Ground ivy garden |
My theory was that the repetition would burn the correct spelling into my brain. The reality was that after 10 or so tries at a word, my brain would shut off and I would be running on muscle memory. The longer I spent spelling each word over and over, the less I was able to recognize the accuracy, or inaccuracy, of my spelling.
The word, initially a challenge to pen, was worked past the place of consistency and accuracy until I came full-circle back to a new unfamiliarity with the same term.
A few weeks ago I took a good look at my backyard vegetable garden. The majority of green-age that I saw basking in the afternoon sun was nothing I had planted. It was an infiltrator; a weed known as ground ivy. The heart-shaped leaves ringed with a serrated edge looked like miniature water lilies stretching their arms over the naked ground rather than the surface of a pond. No blooms were visible, just a web of green taking advantage of the soil I disturbed for the sake of my garden.

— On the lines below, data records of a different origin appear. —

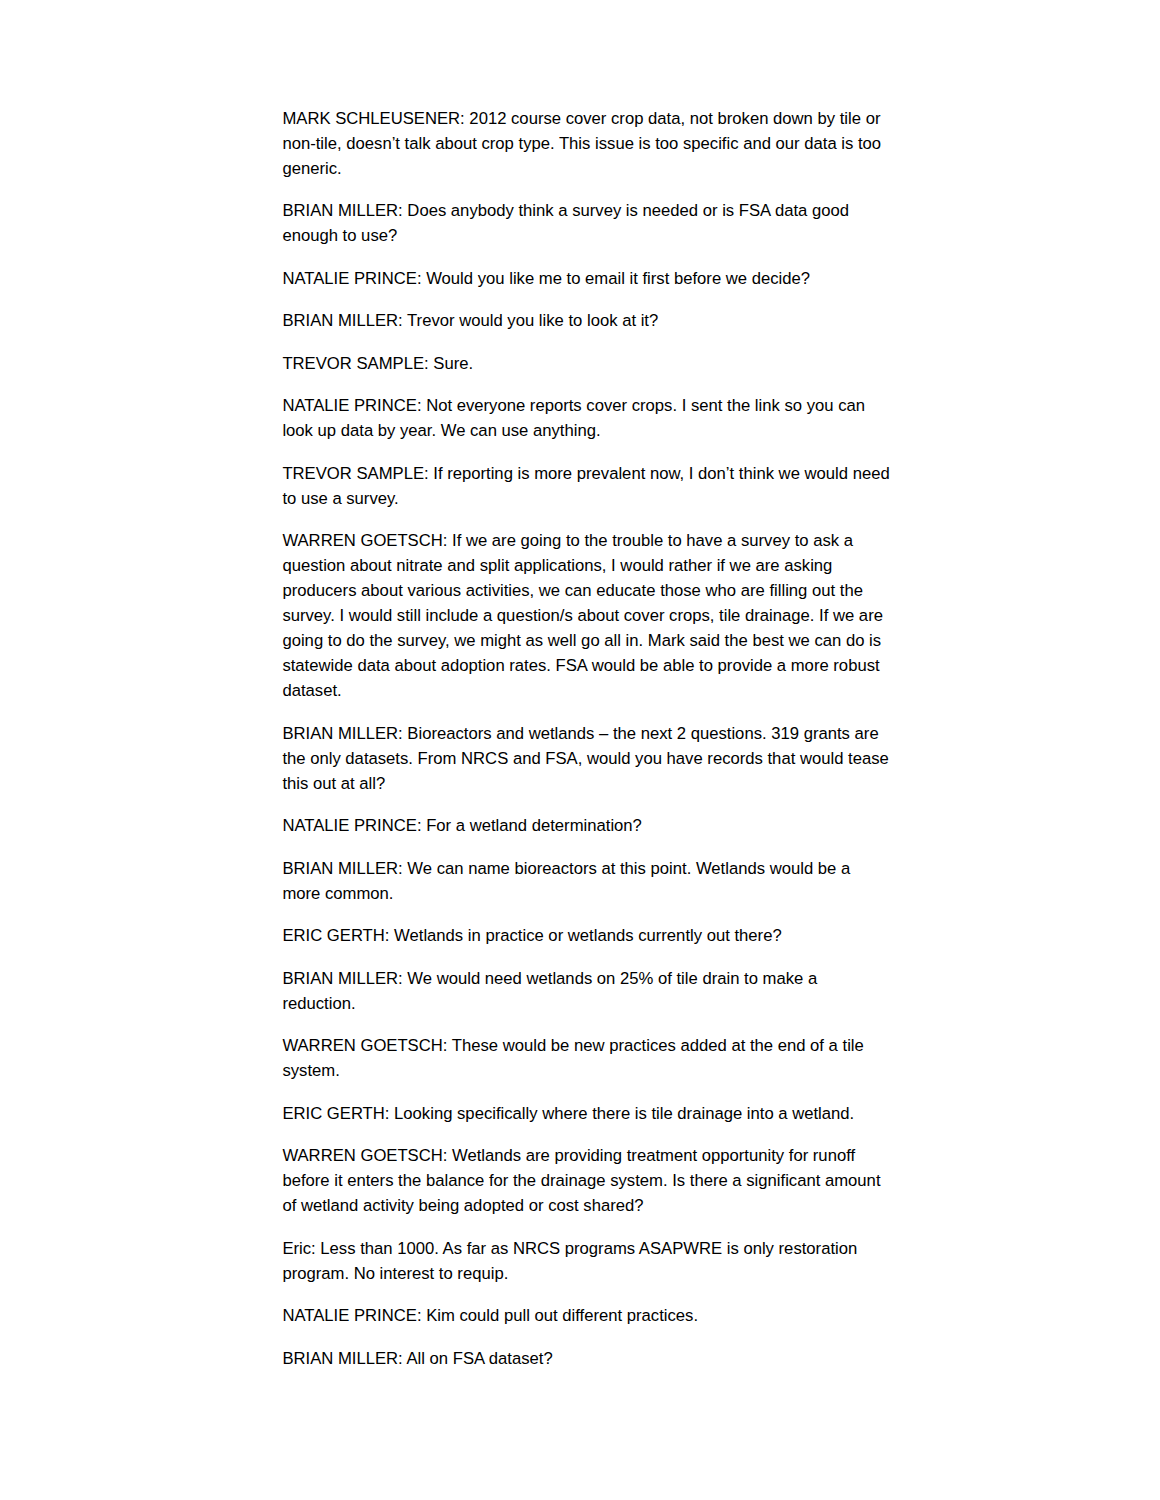MARK SCHLEUSENER: 2012 course cover crop data, not broken down by tile or non-tile, doesn’t talk about crop type. This issue is too specific and our data is too generic.
BRIAN MILLER: Does anybody think a survey is needed or is FSA data good enough to use?
NATALIE PRINCE: Would you like me to email it first before we decide?
BRIAN MILLER: Trevor would you like to look at it?
TREVOR SAMPLE: Sure.
NATALIE PRINCE: Not everyone reports cover crops. I sent the link so you can look up data by year. We can use anything.
TREVOR SAMPLE: If reporting is more prevalent now, I don’t think we would need to use a survey.
WARREN GOETSCH: If we are going to the trouble to have a survey to ask a question about nitrate and split applications, I would rather if we are asking producers about various activities, we can educate those who are filling out the survey. I would still include a question/s about cover crops, tile drainage. If we are going to do the survey, we might as well go all in. Mark said the best we can do is statewide data about adoption rates. FSA would be able to provide a more robust dataset.
BRIAN MILLER: Bioreactors and wetlands – the next 2 questions. 319 grants are the only datasets. From NRCS and FSA, would you have records that would tease this out at all?
NATALIE PRINCE: For a wetland determination?
BRIAN MILLER: We can name bioreactors at this point. Wetlands would be a more common.
ERIC GERTH: Wetlands in practice or wetlands currently out there?
BRIAN MILLER: We would need wetlands on 25% of tile drain to make a reduction.
WARREN GOETSCH: These would be new practices added at the end of a tile system.
ERIC GERTH: Looking specifically where there is tile drainage into a wetland.
WARREN GOETSCH: Wetlands are providing treatment opportunity for runoff before it enters the balance for the drainage system. Is there a significant amount of wetland activity being adopted or cost shared?
Eric: Less than 1000. As far as NRCS programs ASAPWRE is only restoration program. No interest to requip.
NATALIE PRINCE: Kim could pull out different practices.
BRIAN MILLER: All on FSA dataset?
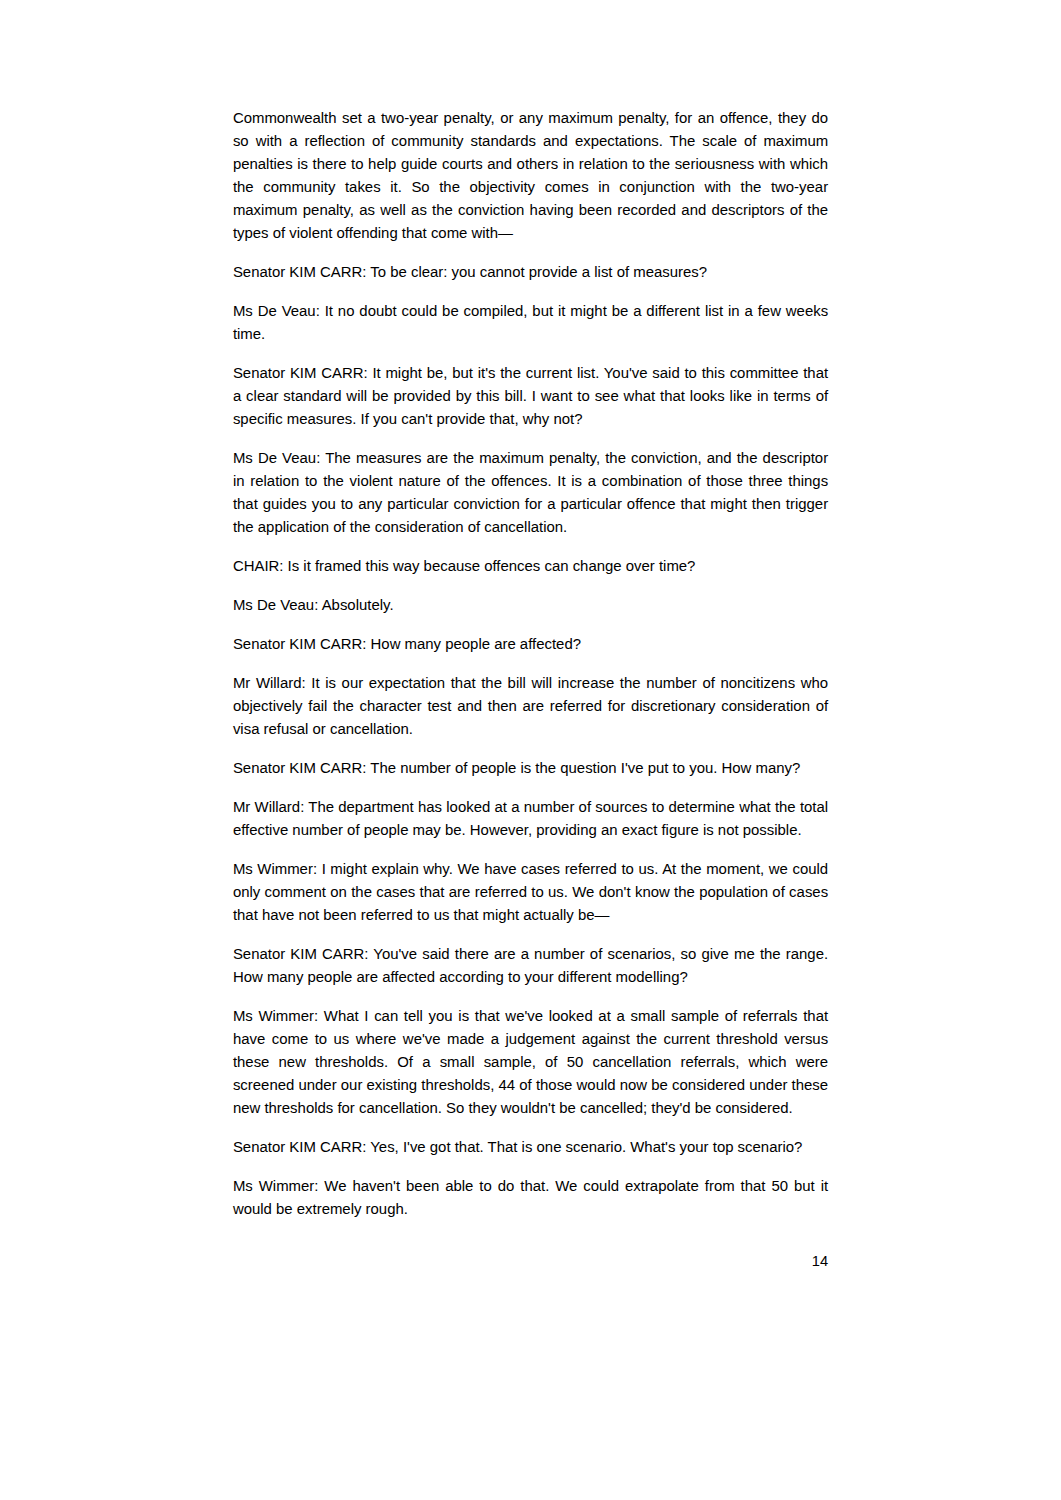Commonwealth set a two-year penalty, or any maximum penalty, for an offence, they do so with a reflection of community standards and expectations. The scale of maximum penalties is there to help guide courts and others in relation to the seriousness with which the community takes it. So the objectivity comes in conjunction with the two-year maximum penalty, as well as the conviction having been recorded and descriptors of the types of violent offending that come with—
Senator KIM CARR: To be clear: you cannot provide a list of measures?
Ms De Veau: It no doubt could be compiled, but it might be a different list in a few weeks time.
Senator KIM CARR: It might be, but it's the current list. You've said to this committee that a clear standard will be provided by this bill. I want to see what that looks like in terms of specific measures. If you can't provide that, why not?
Ms De Veau: The measures are the maximum penalty, the conviction, and the descriptor in relation to the violent nature of the offences. It is a combination of those three things that guides you to any particular conviction for a particular offence that might then trigger the application of the consideration of cancellation.
CHAIR: Is it framed this way because offences can change over time?
Ms De Veau: Absolutely.
Senator KIM CARR: How many people are affected?
Mr Willard: It is our expectation that the bill will increase the number of noncitizens who objectively fail the character test and then are referred for discretionary consideration of visa refusal or cancellation.
Senator KIM CARR: The number of people is the question I've put to you. How many?
Mr Willard: The department has looked at a number of sources to determine what the total effective number of people may be. However, providing an exact figure is not possible.
Ms Wimmer: I might explain why. We have cases referred to us. At the moment, we could only comment on the cases that are referred to us. We don't know the population of cases that have not been referred to us that might actually be—
Senator KIM CARR: You've said there are a number of scenarios, so give me the range. How many people are affected according to your different modelling?
Ms Wimmer: What I can tell you is that we've looked at a small sample of referrals that have come to us where we've made a judgement against the current threshold versus these new thresholds. Of a small sample, of 50 cancellation referrals, which were screened under our existing thresholds, 44 of those would now be considered under these new thresholds for cancellation. So they wouldn't be cancelled; they'd be considered.
Senator KIM CARR: Yes, I've got that. That is one scenario. What's your top scenario?
Ms Wimmer: We haven't been able to do that. We could extrapolate from that 50 but it would be extremely rough.
14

I got down on my hands and knees to strip away this invader and take back my garden. It was not a quick task. The ground ivy was everywhere. It curled around the corn. It crept between the potatoes. It buried the beans.
I lost track of time in my garden. While I worked, the sky changed from sunny to cloudy to raining and back again. The dirt around the roots of the ground ivy loosened with the rain. But the longer I worked, the more mistakes I made. I switched off my brain and went with muscle memory. See green, grasp and pull without mercy.
I was practicing for my spelling tests all over again. The familiarity was gone and all the plants looked the same. Ground ivy is string beans is oregano.
Eventually I worked through my brainless confusion, pulled up hundreds of handfuls of ground ivy and stood back to see my garden clearly once more.